Trump’s 100-Day Plan: part three

Section details Trump’s initiatives to deal with immigration and roll back many of President Obama’s executive actions


Throughout his campaign, many Trump supporters would chant “Build that wall,” referring to Trump’s plan to build a wall on the Mexican border. This section of the plan reiterates those plans. (Submitted)

Story by Emilee Wentland, Staff Writer

The third portion of President-elect Donald Trump’s 100-Day Plan outlines his goals to restore law and order in the United States, a commitment he emphasized throughout his campaign.

“Donald Trump’s Contract with the American Voter” pledges to uphold his campaign promises to deport illegal immigrants, suspend immigration from terror-prone regions and repeal many of President Barack Obama’s executive actions made during his terms.

The proposals outlined in Trump’s plan consist of broad ideas and generalizations, UW-Eau Claire political science professor Rodd Freitag said.

Freitag said two of the five actions on Trump’s list could be accomplished within the first few weeks of his presidency.

First, Trump’s promise to cancel each of President Barack Obama’s actions would be easily achievable, Freitag said, but may still be an overstatement.

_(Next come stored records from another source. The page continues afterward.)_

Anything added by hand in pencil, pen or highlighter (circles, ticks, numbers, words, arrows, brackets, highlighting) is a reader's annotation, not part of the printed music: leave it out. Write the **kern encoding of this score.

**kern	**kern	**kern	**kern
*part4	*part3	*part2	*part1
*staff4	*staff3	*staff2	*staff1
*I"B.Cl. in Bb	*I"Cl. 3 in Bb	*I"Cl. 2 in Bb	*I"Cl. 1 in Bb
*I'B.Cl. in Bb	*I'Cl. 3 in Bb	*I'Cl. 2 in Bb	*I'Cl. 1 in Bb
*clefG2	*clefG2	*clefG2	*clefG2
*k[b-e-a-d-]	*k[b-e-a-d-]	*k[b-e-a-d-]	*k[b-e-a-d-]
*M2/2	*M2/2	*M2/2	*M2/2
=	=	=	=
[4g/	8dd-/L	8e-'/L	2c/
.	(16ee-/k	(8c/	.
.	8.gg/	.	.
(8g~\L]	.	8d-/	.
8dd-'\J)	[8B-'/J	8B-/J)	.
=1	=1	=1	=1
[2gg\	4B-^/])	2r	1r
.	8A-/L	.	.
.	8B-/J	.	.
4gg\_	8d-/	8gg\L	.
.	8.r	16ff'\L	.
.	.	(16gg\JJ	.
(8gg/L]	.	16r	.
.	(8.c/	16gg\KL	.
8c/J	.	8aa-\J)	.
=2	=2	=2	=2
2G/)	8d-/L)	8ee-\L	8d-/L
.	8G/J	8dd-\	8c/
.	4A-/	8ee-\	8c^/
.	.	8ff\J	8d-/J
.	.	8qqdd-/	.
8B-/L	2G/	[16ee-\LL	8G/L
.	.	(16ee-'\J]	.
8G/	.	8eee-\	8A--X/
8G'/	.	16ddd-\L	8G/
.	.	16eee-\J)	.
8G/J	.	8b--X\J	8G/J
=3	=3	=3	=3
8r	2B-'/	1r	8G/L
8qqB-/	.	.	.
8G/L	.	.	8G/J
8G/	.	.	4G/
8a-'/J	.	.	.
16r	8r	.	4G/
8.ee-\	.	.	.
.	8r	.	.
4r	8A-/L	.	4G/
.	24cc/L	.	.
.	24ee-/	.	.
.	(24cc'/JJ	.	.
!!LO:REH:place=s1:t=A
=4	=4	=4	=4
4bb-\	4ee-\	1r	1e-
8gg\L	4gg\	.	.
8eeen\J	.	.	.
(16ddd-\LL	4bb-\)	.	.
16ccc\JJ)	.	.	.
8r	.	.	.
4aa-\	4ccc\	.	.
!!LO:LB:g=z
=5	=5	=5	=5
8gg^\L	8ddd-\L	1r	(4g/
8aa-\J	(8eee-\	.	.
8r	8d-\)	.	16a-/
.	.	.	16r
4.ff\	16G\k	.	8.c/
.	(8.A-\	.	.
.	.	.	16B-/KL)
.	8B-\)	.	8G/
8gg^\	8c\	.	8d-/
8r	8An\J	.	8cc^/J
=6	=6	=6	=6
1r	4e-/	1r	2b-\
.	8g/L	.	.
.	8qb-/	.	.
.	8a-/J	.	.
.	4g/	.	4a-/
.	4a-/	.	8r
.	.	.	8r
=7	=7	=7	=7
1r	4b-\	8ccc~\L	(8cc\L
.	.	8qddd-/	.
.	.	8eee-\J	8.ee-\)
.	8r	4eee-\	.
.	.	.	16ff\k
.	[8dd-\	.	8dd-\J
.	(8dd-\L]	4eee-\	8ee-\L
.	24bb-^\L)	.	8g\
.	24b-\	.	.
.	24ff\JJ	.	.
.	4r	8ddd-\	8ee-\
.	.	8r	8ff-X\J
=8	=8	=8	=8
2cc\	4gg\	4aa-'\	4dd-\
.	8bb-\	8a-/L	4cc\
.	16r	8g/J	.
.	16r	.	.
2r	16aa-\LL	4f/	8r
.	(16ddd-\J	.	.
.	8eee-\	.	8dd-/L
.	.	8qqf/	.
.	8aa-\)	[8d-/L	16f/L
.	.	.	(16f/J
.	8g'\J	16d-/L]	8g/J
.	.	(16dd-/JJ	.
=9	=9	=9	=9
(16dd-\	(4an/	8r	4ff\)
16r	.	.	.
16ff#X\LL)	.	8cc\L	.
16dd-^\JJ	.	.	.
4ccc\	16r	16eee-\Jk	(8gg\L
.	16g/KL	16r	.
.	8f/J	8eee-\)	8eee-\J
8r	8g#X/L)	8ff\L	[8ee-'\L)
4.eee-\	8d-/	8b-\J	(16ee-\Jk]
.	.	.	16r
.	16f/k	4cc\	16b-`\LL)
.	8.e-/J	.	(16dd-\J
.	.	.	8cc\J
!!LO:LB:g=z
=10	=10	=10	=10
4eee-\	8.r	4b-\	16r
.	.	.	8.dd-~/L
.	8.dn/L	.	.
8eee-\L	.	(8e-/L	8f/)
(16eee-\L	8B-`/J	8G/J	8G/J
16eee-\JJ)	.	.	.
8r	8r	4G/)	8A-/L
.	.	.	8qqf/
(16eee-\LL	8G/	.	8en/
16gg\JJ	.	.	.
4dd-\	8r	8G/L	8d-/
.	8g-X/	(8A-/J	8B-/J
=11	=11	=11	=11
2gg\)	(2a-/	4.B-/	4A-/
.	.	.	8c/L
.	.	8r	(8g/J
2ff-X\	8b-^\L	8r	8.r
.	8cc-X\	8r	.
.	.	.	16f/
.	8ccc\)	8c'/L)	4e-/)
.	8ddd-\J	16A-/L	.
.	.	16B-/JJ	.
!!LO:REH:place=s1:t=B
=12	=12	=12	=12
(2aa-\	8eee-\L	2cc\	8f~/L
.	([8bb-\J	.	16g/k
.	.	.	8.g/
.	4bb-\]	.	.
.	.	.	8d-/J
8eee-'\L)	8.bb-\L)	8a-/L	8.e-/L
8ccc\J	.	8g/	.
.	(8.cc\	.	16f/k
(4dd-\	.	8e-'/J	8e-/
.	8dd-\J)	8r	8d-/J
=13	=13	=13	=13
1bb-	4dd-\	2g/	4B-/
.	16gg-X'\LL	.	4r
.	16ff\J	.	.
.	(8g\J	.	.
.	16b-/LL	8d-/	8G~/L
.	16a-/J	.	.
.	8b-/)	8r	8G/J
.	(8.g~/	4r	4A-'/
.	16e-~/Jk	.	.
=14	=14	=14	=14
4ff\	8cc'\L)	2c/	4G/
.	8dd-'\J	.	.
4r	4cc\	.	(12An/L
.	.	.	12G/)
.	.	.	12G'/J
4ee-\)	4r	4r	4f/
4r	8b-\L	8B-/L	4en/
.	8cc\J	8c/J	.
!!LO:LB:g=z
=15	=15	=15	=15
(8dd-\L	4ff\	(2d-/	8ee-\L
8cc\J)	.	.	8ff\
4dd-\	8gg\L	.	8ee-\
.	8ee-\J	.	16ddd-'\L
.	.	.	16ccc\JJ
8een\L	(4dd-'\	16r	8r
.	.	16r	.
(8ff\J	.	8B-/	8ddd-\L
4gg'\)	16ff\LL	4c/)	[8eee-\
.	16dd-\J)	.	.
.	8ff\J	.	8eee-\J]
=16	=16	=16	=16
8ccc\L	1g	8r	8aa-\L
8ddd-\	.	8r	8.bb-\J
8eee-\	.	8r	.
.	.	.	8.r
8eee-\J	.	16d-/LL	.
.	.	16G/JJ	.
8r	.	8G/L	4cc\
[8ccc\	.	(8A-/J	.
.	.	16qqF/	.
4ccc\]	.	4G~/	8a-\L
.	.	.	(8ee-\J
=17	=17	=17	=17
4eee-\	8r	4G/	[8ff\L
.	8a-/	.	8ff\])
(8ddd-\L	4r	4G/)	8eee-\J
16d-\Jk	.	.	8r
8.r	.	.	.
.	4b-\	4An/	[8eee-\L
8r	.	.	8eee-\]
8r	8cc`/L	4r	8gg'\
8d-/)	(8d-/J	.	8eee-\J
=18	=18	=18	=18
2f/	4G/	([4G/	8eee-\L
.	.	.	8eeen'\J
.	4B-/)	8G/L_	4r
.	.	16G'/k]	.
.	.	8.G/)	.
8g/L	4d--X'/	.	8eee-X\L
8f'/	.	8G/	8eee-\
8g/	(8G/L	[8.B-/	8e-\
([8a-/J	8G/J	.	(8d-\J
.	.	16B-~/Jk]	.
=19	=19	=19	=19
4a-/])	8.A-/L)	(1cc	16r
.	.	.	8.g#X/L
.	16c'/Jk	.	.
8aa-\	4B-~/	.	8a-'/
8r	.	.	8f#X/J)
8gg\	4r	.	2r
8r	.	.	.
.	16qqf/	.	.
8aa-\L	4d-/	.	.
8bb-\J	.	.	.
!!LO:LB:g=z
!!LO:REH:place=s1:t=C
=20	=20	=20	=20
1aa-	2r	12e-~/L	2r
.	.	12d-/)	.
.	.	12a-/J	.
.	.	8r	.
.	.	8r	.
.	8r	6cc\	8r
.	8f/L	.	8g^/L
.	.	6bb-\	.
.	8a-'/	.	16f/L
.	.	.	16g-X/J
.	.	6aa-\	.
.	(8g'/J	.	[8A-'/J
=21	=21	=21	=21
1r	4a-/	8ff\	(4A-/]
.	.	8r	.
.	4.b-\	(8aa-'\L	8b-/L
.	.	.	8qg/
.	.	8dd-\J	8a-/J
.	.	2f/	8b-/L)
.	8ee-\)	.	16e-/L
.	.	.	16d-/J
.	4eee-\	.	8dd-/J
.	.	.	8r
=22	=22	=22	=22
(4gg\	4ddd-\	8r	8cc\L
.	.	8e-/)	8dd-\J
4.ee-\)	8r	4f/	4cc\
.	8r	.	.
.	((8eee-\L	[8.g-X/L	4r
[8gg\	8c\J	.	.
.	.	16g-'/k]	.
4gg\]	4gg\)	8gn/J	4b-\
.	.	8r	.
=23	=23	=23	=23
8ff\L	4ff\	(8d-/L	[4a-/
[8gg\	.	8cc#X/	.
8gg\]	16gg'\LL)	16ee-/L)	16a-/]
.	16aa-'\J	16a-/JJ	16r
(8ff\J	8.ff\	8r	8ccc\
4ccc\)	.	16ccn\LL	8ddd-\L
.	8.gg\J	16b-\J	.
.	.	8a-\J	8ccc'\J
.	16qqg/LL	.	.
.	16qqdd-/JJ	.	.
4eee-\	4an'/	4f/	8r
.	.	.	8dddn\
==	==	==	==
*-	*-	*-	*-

“There were many executive orders and actions (that President Obama made) — many of which that were not controversial,” Freitag said. “The promise there sounds better at a rally. In reality, he wouldn’t even want to cancel every single one of them.”

Trump could also choose to appoint a new Supreme Court Justice. Freitag said since former Justice Antonin Scalia died, the next president is expected to pick a new justice to replace him.

College Republicans Treasurer Nathan Kane thinks Trump should appoint a Supreme Court Justice with a “similar judicial philosophy” as Justice Scalia.

“It was an essential issue to the campaign,” Kane said. “It will affect us for a long time down the road.”

Kane said Trump’s plans are a “large contrast to what we’ve had the last eight years” with President Obama.

According to “Donald Trump’s Contract with the American Voter,” the President-elect will begin deporting criminal illegal immigrants from the country, a task he said the U.S. has failed to tackle throughout Obama’s presidency.

During Trump’s campaign, he briefly spoke about creating a government deportation force in order to accomplish this. Some type of force may be necessary in order to accomplish this to the extent he wants, Freitag said.

Trump also plans to suspend immigration from terror-prone locations around the globe. Additionally, the document said all vetting of people coming into the U.S. would be “extreme vetting.”

However, it’s not clear what extreme vetting would entail.

It (extreme vetting) is an appealing phrase,” Freitag said. “There are those that would argue we do that already. If it crosses over into some sort of harassment or profiling or targeting, then that runs into constitutional concerns.”

College Democrats member Bryce Vanden Heuvel said this section is a “knee-jerk reaction” to what Trump promised his supporters during his run for presidency.

Vanden Heuvel also said the plans aren’t realistic for Trump to accomplish within his first 100 days because they aren’t easily attainable.

The rest of Trump’s 100-Day Plan consists of 10 legislative measures that include a tax plan, an education act and a plan to create a task force on violent crimes.